TEXT START
Many Canyon Lake residents were saddened last month to learn of the death of Dr. George Fischbeck – and it reminded many longtime residents of the day the celebrity meteorologist visited the community in the early ‘90s.
It was 1992 when the exuberant weatherman arrived in a KABC helicopter, which touched down on the Golf Course to the cheers of local men, women and children. He was on hand to accept a check dedicated to a burn center that was one of his favorite charities.
It had all begun when Mrs. Cindy Metheny invited a young, badly burned boy to speak to her combination 2nd-3rd grade class at Railroad Canyon Elementary School. He told his traumatic story and demonstrated the stop, drop and roll method of putting out a fire if someone’s clothes or body encounters flames. It made an immense impression on one student, Tara Miller-Abell, who decided to undertake a fundraising campaign for the Alisa Ann Ruch Burn Foundation.
TEXT END
= PROBLEMS AND TASKS =
(1) In the text about Dr. George Fischbeck's visit to Canyon Lake, what did he arrive in?
(2) Say whether each statement agrees with the text about Dr. George Fischbeck's visit to Canyon Lake, answering yes or no and quoting the words that decide it. (a) His helicopter landed on the Golf Course. (b) Mrs. Cindy Metheny taught a 4th grade class. (c) Tara Miller-Abell raised money for the Alisa Ann Ruch Burn Foundation.
(3) Repeat the part of the text about Dr. George Fischbeck's visit to Canyon Lake between "Many Canyon Lake" and "the early ‘90s.", inclusive.
The lines after this play no part in the work.
SOURCE MATERIAL START
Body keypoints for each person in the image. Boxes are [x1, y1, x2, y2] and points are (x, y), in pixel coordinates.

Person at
SOURCE MATERIAL END
SOURCE MATERIAL START
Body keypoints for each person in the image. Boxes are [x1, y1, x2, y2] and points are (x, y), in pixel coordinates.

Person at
SOURCE MATERIAL END
SOURCE MATERIAL START
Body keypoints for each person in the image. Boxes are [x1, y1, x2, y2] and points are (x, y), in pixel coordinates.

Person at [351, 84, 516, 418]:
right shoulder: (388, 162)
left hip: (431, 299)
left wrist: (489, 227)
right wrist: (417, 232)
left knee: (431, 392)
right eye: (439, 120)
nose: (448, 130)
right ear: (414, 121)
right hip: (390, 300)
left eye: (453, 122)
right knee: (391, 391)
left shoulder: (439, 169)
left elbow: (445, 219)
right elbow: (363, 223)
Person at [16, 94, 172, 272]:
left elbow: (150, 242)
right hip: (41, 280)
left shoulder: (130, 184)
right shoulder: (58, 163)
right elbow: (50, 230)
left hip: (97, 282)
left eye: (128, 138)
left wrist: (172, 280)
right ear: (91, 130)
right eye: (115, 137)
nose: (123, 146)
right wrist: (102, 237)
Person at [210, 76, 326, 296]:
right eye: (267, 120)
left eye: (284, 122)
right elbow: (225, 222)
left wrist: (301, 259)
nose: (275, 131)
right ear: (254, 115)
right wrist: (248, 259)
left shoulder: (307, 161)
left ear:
SOURCE MATERIAL END
= EXPECTED RESPONSES =
(1) A KABC helicopter.

(2)
(a) Yes: "touched down on the Golf Course"
(b) No: "her combination 2nd-3rd grade class"
(c) Yes: "decided to undertake a fundraising campaign for the Alisa Ann Ruch Burn Foundation"

(3)
Many Canyon Lake residents were saddened last month to learn of the death of Dr. George Fischbeck – and it reminded many longtime residents of the day the celebrity meteorologist visited the community in the early ‘90s.